■ PROBLEM: Each line of the data below between the one containing "To learn more about The Windsor Court call" and the one containing "solve problems.", both included, is to be repeated exactly. Please omit pictures.

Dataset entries
════════════════════
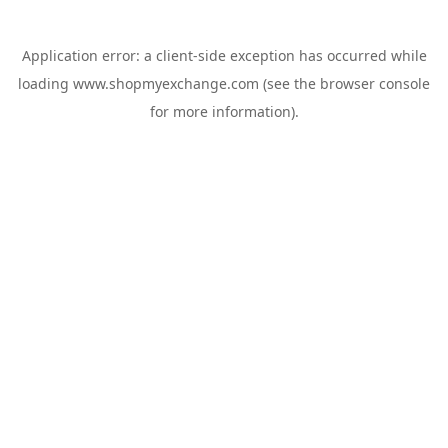
Application error: a
client
-side exception has occurred while
loading
www.shopmyexchange.com
(see the
browser console
for more information).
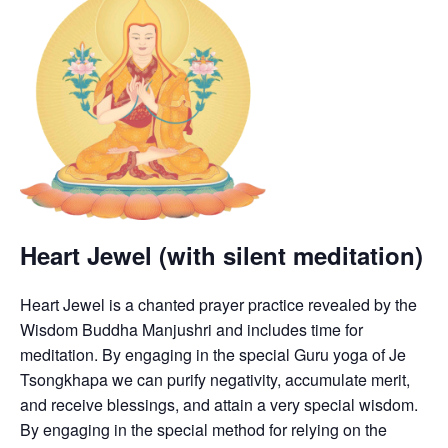
Heart Jewel (with silent meditation)
Heart Jewel is a chanted prayer practice revealed by the
Wisdom Buddha Manjushri and includes time for
meditation. By engaging in the special Guru yoga of Je
Tsongkhapa we can purify negativity, accumulate merit,
and receive blessings, and attain a very special wisdom.
By engaging in the special method for relying on the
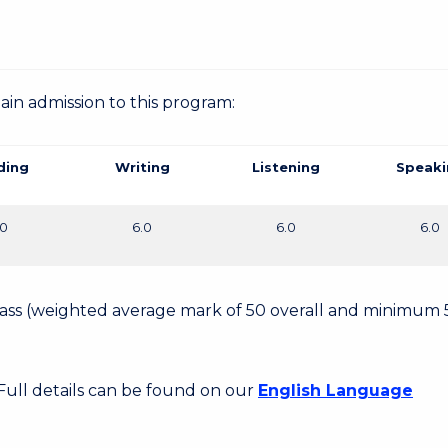
gain admission to this program:
ding
Writing
Listening
Speaki
.0
6.0
6.0
6.0
 Pass (weighted average mark of 50 overall and minimum 
 Full details can be found on our
English Language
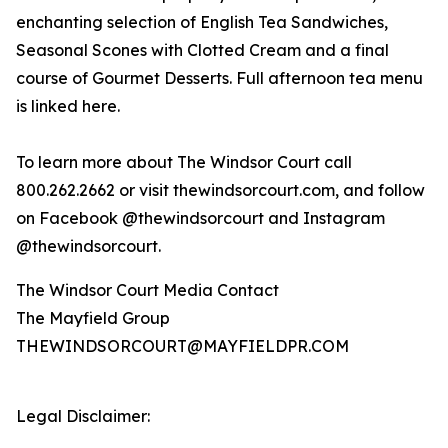
enchanting selection of English Tea Sandwiches,
Seasonal Scones with Clotted Cream and a final
course of Gourmet Desserts. Full afternoon tea menu
is linked here.
To learn more about The Windsor Court call
800.262.2662 or visit thewindsorcourt.com, and follow
on Facebook @thewindsorcourt and Instagram
@thewindsorcourt.
The Windsor Court Media Contact
The Mayfield Group
THEWINDSORCOURT@MAYFIELDPR.COM
Legal Disclaimer:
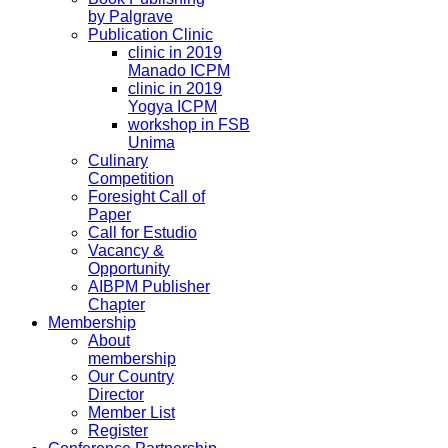
by Palgrave
Publication Clinic
clinic in 2019
Manado ICPM
clinic in 2019
Yogya ICPM
workshop in FSB
Unima
Culinary
Competition
Foresight Call of
Paper
Call for Estudio
Vacancy &
Opportunity
AIBPM Publisher
Chapter
Membership
About
membership
Our Country
Director
Member List
Register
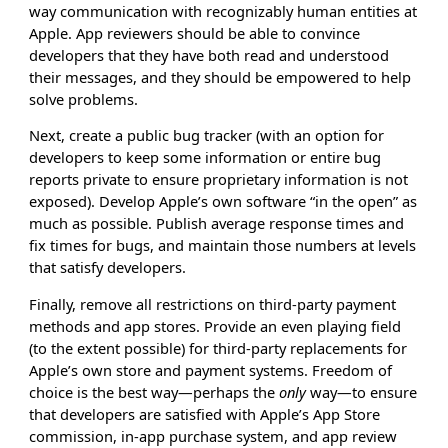
way communication with recognizably human entities at
Apple. App reviewers should be able to convince
developers that they have both read and understood
their messages, and they should be empowered to help
solve problems.
Next, create a public bug tracker (with an option for
developers to keep some information or entire bug
reports private to ensure proprietary information is not
exposed). Develop Apple’s own software “in the open” as
much as possible. Publish average response times and
fix times for bugs, and maintain those numbers at levels
that satisfy developers.
Finally, remove all restrictions on third-party payment
methods and app stores. Provide an even playing field
(to the extent possible) for third-party replacements for
Apple’s own store and payment systems. Freedom of
choice is the best way—perhaps the
only
way—to ensure
that developers are satisfied with Apple’s App Store
commission, in-app purchase system, and app review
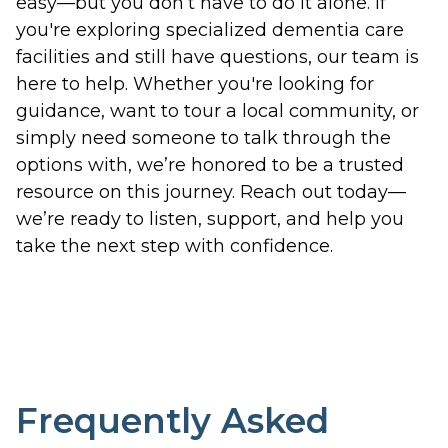
easy—but you don’t have to do it alone. If
you're exploring specialized dementia care
facilities and still have questions, our team is
here to help. Whether you're looking for
guidance, want to tour a local community, or
simply need someone to talk through the
options with, we’re honored to be a trusted
resource on this journey. Reach out today—
we’re ready to listen, support, and help you
take the next step with confidence.
Frequently Asked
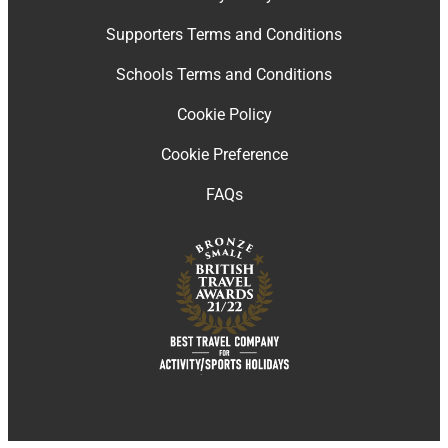
Supporters Terms and Conditions
Schools Terms and Conditions
Cookie Policy
Cookie Preference
FAQs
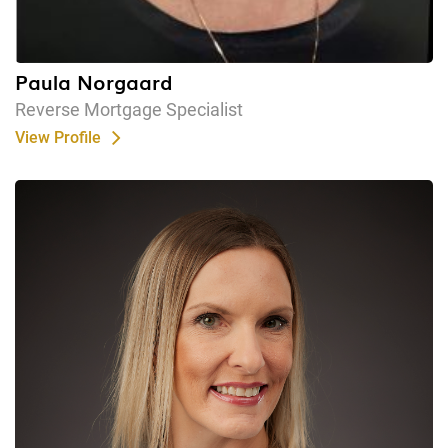
Paula Norgaard
Reverse Mortgage Specialist
View Profile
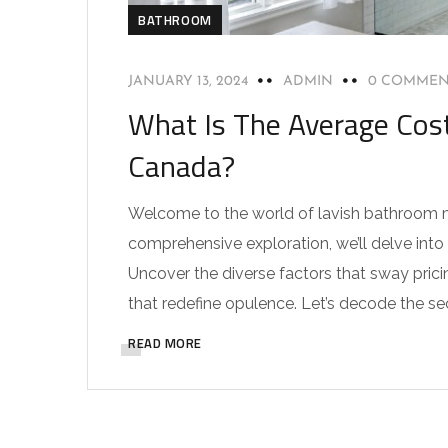
BATHROOM
JANUARY 13, 2024
ADMIN
0 COMMEN
What Is The Average Cos
Canada?
Welcome to the world of lavish bathroom ma
comprehensive exploration, we’ll delve int
Uncover the diverse factors that sway prici
that redefine opulence. Let’s decode the se
READ MORE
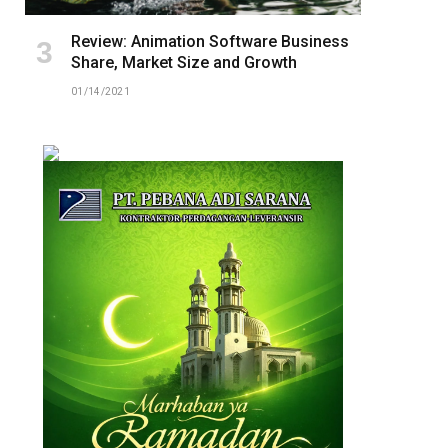
Review: Animation Software Business
Share, Market Size and Growth
01/14/2021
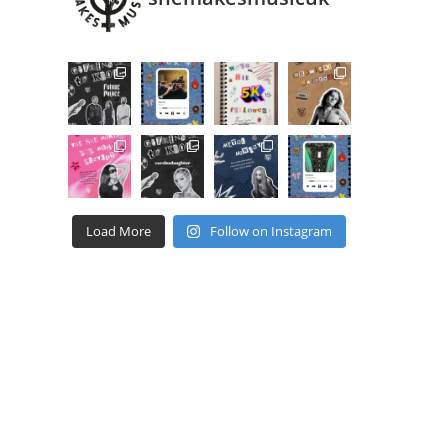
Load More
Follow on Instagram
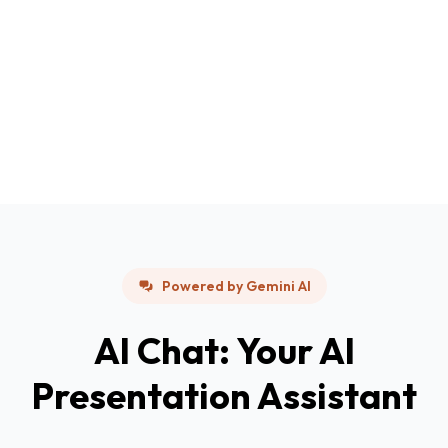
Powered by Gemini AI
AI Chat: Your AI
Presentation Assistant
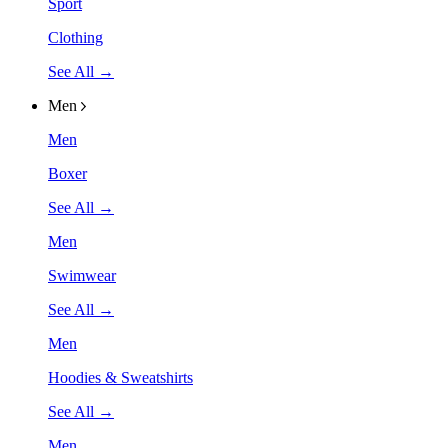
Sport
Clothing
See All →
Men
Men
Boxer
See All →
Men
Swimwear
See All →
Men
Hoodies & Sweatshirts
See All →
Men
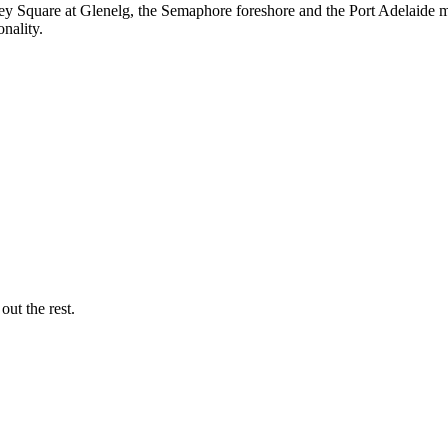
y Square at Glenelg, the Semaphore foreshore and the Port Adelaide 
nality.
out the rest.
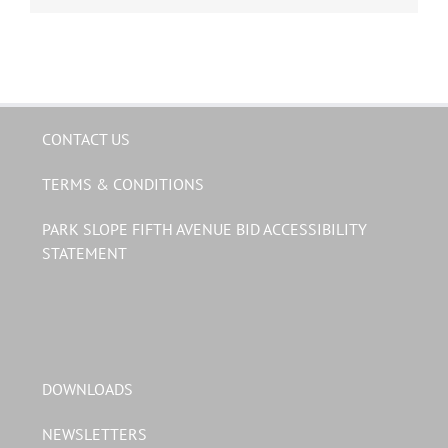
CONTACT US
TERMS & CONDITIONS
PARK SLOPE FIFTH AVENUE BID ACCESSIBILITY
STATEMENT
DOWNLOADS
NEWSLETTERS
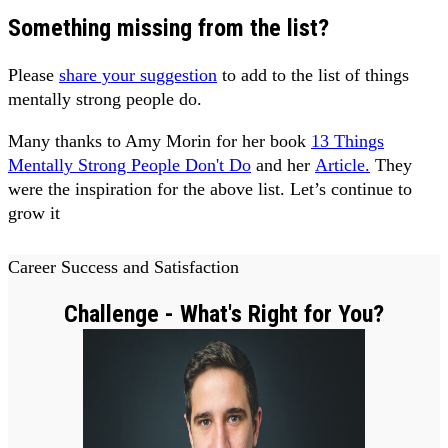
Something missing from the list?
Please
share your suggestion
to add to the list of things
mentally strong people do.
Many thanks to Amy Morin for her book
13 Things
Mentally Strong People Don't Do
and her
Article.
They
were the inspiration for the above list. Let’s continue to
grow it
Career Success and Satisfaction
Challenge - What's Right for You?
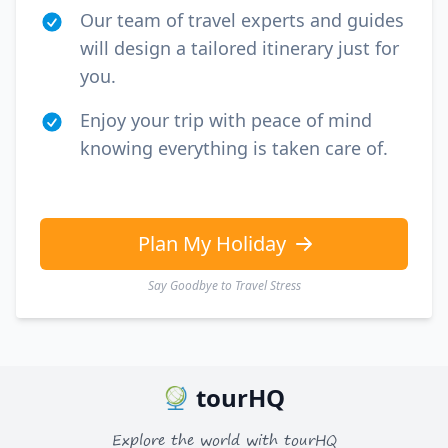
Our team of travel experts and guides
will design a tailored itinerary just for
you.
Enjoy your trip with peace of mind
knowing everything is taken care of.
Plan My Holiday
Say Goodbye to Travel Stress
tourHQ
Explore the world with tourHQ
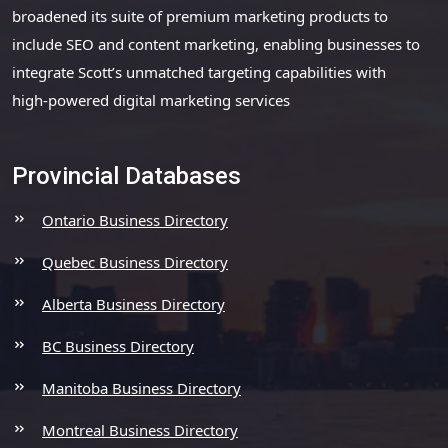
broadened its suite of premium marketing products to
include SEO and content marketing, enabling businesses to
integrate Scott’s unmatched targeting capabilities with
high-powered digital marketing services
Provincial Databases
Ontario Business Directory
Quebec Business Directory
Alberta Business Directory
BC Business Directory
Manitoba Business Directory
Montreal Business Directory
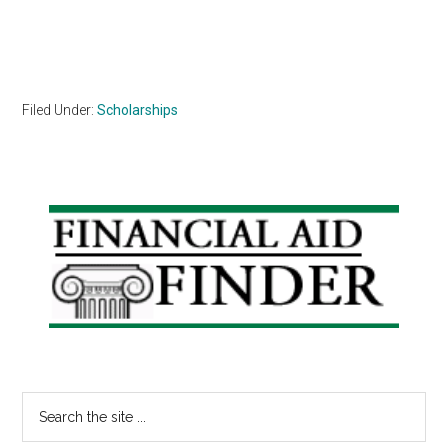
Filed Under:
Scholarships
Primary
Sidebar
Search
the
════════════════════
■ YOUR RESPONSE:
To learn more about The Windsor Court call
800.262.2662 or visit thewindsorcourt.com, and follow
on Facebook @thewindsorcourt and Instagram
@thewindsorcourt.
The Windsor Court Media Contact
The Mayfield Group
THEWINDSORCOURT@MAYFIELDPR.COM
Legal Disclaimer:
by Palgrave
Publication Clinic
clinic in 2019
Manado ICPM
clinic in 2019
Yogya ICPM
workshop in FSB
Unima
Culinary
Competition
Foresight Call of
Paper
Call for Estudio
Vacancy &
Opportunity
AIBPM Publisher
Chapter
Membership
About
membership
Our Country
Director
Member List
Register
way communication with recognizably human entities at
Apple. App reviewers should be able to convince
developers that they have both read and understood
their messages, and they should be empowered to help
solve problems.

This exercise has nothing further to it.